Pick out every line in the entries below that contains the word "denúncies", matching uppercase and lowercase exactly.

**DATASET RECORDS:**
+ + + +
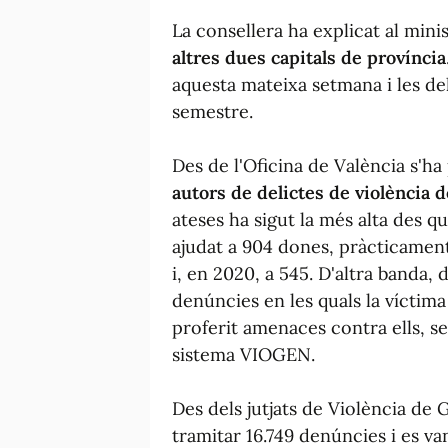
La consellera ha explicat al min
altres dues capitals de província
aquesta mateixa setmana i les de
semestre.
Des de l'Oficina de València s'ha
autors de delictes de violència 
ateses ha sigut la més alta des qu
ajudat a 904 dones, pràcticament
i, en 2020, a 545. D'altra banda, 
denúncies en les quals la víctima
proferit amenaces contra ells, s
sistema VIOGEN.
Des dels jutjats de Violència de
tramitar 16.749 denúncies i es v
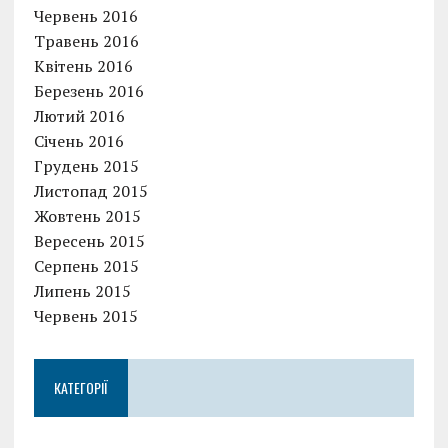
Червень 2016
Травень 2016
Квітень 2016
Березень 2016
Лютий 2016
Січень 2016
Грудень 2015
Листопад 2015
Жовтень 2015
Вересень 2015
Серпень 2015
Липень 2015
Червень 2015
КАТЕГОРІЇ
+ + + +
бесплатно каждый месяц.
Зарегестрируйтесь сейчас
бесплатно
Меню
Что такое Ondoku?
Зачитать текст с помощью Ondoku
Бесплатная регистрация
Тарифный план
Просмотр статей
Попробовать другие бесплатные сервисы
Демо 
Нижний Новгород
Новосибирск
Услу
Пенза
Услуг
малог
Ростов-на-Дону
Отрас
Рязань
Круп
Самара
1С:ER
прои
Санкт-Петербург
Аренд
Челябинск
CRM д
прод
+ + + +
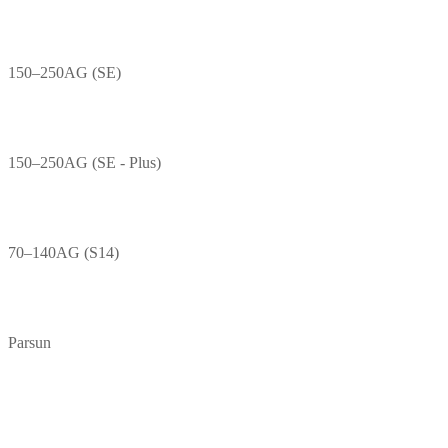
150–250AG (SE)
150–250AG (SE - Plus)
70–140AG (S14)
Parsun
+ + + +
**WRITTEN REPLY:**
denúncies en les quals la víctima
tramitar 16.749 denúncies i es v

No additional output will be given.